• [TASK ITEM]:
Copy every line of text in the data below word for word. Leave out the pictures.
AVAILABLE DATA START
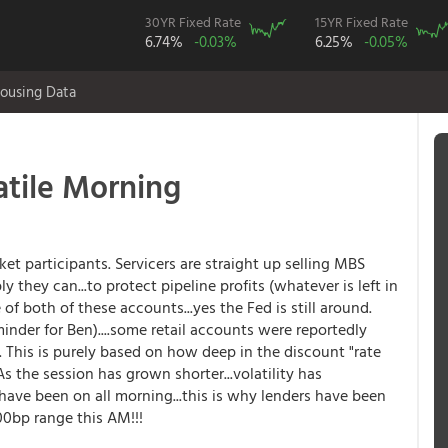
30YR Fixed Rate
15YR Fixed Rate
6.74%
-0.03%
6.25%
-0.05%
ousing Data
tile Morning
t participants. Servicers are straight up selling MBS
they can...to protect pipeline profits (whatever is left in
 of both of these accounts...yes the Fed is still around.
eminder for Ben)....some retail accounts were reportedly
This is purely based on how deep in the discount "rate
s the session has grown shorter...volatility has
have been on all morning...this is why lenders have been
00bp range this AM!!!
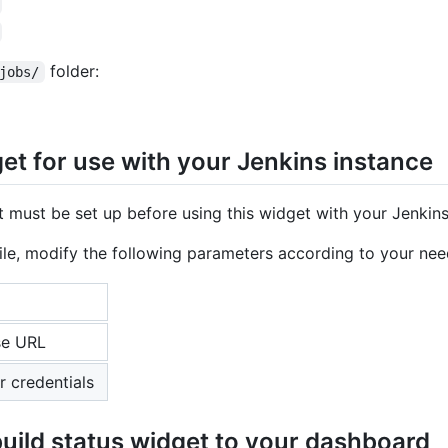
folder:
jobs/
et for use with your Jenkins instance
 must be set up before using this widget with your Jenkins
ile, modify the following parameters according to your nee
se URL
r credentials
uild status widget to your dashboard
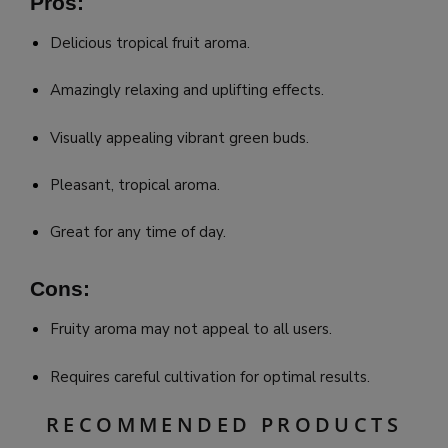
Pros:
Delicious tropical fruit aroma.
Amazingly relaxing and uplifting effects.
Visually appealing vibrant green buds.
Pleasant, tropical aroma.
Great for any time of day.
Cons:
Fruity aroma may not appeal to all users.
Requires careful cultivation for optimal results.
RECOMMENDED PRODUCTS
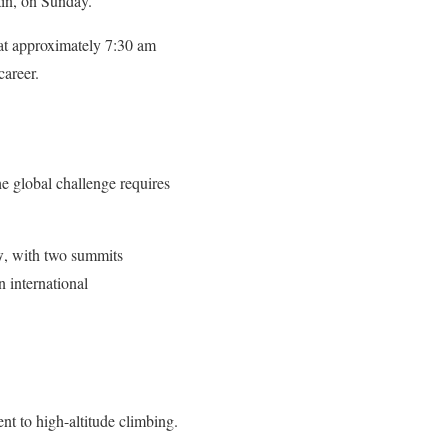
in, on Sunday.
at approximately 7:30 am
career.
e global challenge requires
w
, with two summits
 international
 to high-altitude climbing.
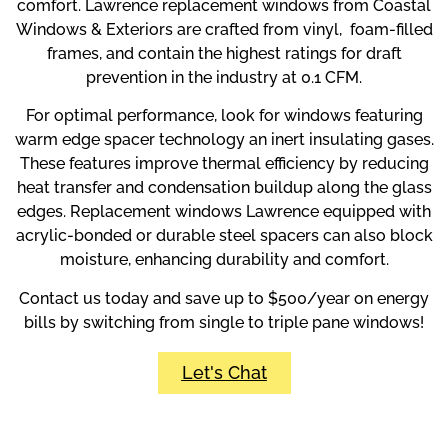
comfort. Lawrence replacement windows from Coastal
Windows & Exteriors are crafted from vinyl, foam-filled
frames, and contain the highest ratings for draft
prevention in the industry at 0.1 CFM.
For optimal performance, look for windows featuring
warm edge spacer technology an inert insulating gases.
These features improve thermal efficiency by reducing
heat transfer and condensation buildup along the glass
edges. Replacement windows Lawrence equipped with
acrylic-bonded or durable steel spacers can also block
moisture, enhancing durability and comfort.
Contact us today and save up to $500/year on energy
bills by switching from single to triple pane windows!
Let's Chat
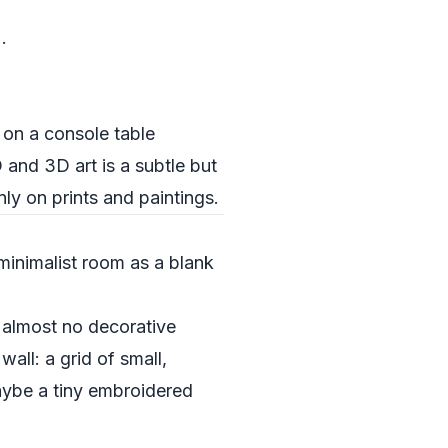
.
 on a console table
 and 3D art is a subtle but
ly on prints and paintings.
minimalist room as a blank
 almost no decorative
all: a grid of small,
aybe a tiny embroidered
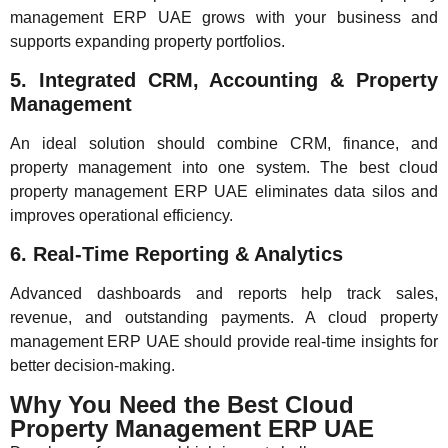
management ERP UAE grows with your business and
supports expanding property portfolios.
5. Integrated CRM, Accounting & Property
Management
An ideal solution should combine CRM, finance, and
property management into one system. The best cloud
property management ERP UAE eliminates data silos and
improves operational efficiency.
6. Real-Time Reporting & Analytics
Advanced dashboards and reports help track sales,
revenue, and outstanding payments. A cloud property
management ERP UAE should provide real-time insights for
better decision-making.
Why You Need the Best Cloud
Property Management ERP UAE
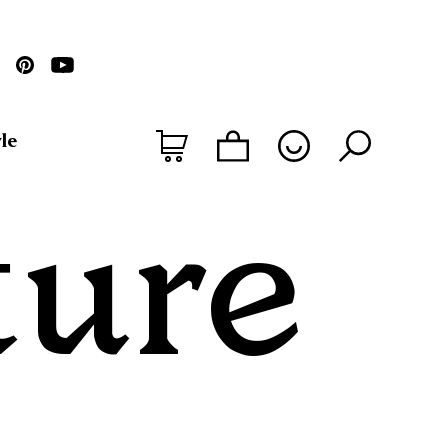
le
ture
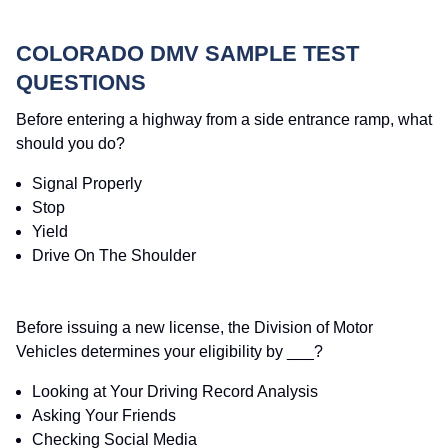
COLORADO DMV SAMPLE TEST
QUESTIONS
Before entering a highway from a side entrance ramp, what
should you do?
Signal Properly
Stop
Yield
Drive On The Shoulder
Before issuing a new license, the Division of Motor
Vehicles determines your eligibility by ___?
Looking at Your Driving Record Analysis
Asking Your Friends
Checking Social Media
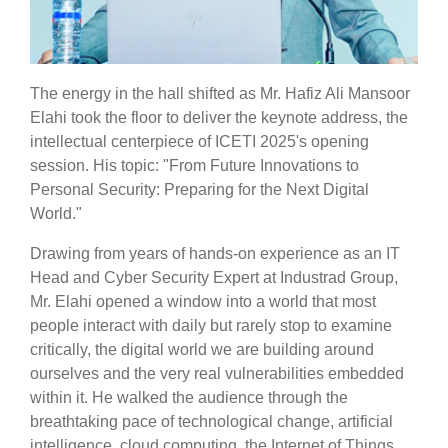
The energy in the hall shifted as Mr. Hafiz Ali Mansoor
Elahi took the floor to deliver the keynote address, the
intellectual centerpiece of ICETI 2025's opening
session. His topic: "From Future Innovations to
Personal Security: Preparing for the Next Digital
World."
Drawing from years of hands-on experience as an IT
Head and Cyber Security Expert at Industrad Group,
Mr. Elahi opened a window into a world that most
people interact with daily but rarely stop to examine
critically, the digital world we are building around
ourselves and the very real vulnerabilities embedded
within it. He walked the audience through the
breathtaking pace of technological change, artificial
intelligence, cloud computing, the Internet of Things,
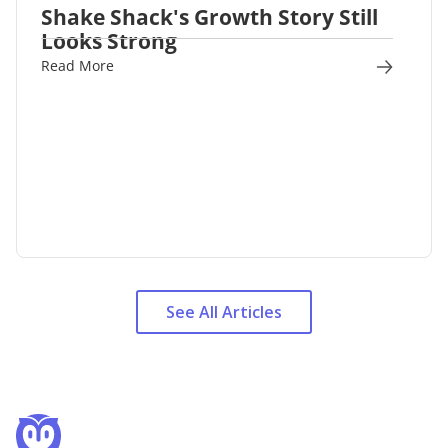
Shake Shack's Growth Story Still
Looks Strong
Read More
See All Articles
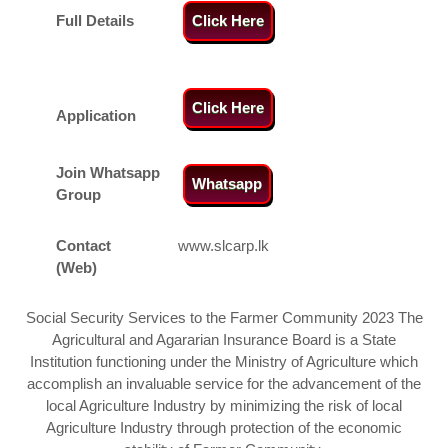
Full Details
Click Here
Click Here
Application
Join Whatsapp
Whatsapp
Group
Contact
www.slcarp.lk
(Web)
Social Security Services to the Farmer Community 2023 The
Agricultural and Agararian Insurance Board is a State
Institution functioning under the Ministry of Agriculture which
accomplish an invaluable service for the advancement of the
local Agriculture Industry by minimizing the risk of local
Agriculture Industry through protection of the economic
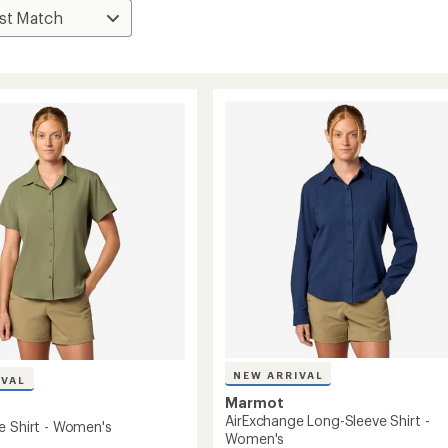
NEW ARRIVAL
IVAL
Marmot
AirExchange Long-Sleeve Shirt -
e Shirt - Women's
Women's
AVAILABLE DATA END
• [TASK RESULT]:
30YR Fixed Rate
15YR Fixed Rate
6.74%
-0.03%
6.25%
-0.05%
ousing Data
tile Morning
t participants. Servicers are straight up selling MBS
they can...to protect pipeline profits (whatever is left in
 of both of these accounts...yes the Fed is still around.
eminder for Ben)....some retail accounts were reportedly
This is purely based on how deep in the discount "rate
s the session has grown shorter...volatility has
have been on all morning...this is why lenders have been
00bp range this AM!!!
folder:
jobs/
et for use with your Jenkins instance
 must be set up before using this widget with your Jenkins
ile, modify the following parameters according to your nee
se URL
r credentials
uild status widget to your dashboard
Pros:
Delicious tropical fruit aroma.
Amazingly relaxing and uplifting effects.
Visually appealing vibrant green buds.
Pleasant, tropical aroma.
Great for any time of day.
Cons:
Fruity aroma may not appeal to all users.
Requires careful cultivation for optimal results.
RECOMMENDED PRODUCTS
in, on Sunday.
at approximately 7:30 am
career.
e global challenge requires
w
, with two summits
 international
 to high-altitude climbing.
comfort. Lawrence replacement windows from Coastal
Windows & Exteriors are crafted from vinyl, foam-filled
frames, and contain the highest ratings for draft
prevention in the industry at 0.1 CFM.
For optimal performance, look for windows featuring
warm edge spacer technology an inert insulating gases.
These features improve thermal efficiency by reducing
heat transfer and condensation buildup along the glass
edges. Replacement windows Lawrence equipped with
acrylic-bonded or durable steel spacers can also block
moisture, enhancing durability and comfort.
Contact us today and save up to $500/year on energy
bills by switching from single to triple pane windows!
Let's Chat
.
 on a console table
 and 3D art is a subtle but
ly on prints and paintings.
minimalist room as a blank
 almost no decorative
all: a grid of small,
aybe a tiny embroidered
management ERP UAE grows with your business and
supports expanding property portfolios.
5. Integrated CRM, Accounting & Property
Management
An ideal solution should combine CRM, finance, and
property management into one system. The best cloud
property management ERP UAE eliminates data silos and
improves operational efficiency.
6. Real-Time Reporting & Analytics
Advanced dashboards and reports help track sales,
revenue, and outstanding payments. A cloud property
management ERP UAE should provide real-time insights for
better decision-making.
Why You Need the Best Cloud
Property Management ERP UAE
le
ture
COLORADO DMV SAMPLE TEST
QUESTIONS
Before entering a highway from a side entrance ramp, what
should you do?
Signal Properly
Stop
Yield
Drive On The Shoulder
Before issuing a new license, the Division of Motor
Vehicles determines your eligibility by ___?
Looking at Your Driving Record Analysis
Asking Your Friends
Checking Social Media
The energy in the hall shifted as Mr. Hafiz Ali Mansoor
Elahi took the floor to deliver the keynote address, the
intellectual centerpiece of ICETI 2025's opening
session. His topic: "From Future Innovations to
Personal Security: Preparing for the Next Digital
World."
Drawing from years of hands-on experience as an IT
Head and Cyber Security Expert at Industrad Group,
Mr. Elahi opened a window into a world that most
people interact with daily but rarely stop to examine
critically, the digital world we are building around
ourselves and the very real vulnerabilities embedded
within it. He walked the audience through the
breathtaking pace of technological change, artificial
intelligence, cloud computing, the Internet of Things,
Shake Shack's Growth Story Still
Looks Strong
Read More
See All Articles
Full Details
Click Here
Click Here
Application
Join Whatsapp
Whatsapp
Group
Contact
www.slcarp.lk
(Web)
Social Security Services to the Farmer Community 2023 The
Agricultural and Agararian Insurance Board is a State
Institution functioning under the Ministry of Agriculture which
accomplish an invaluable service for the advancement of the
local Agriculture Industry by minimizing the risk of local
Agriculture Industry through protection of the economic
NEW ARRIVAL
IVAL
Marmot
AirExchange Long-Sleeve Shirt -
e Shirt - Women's
Women's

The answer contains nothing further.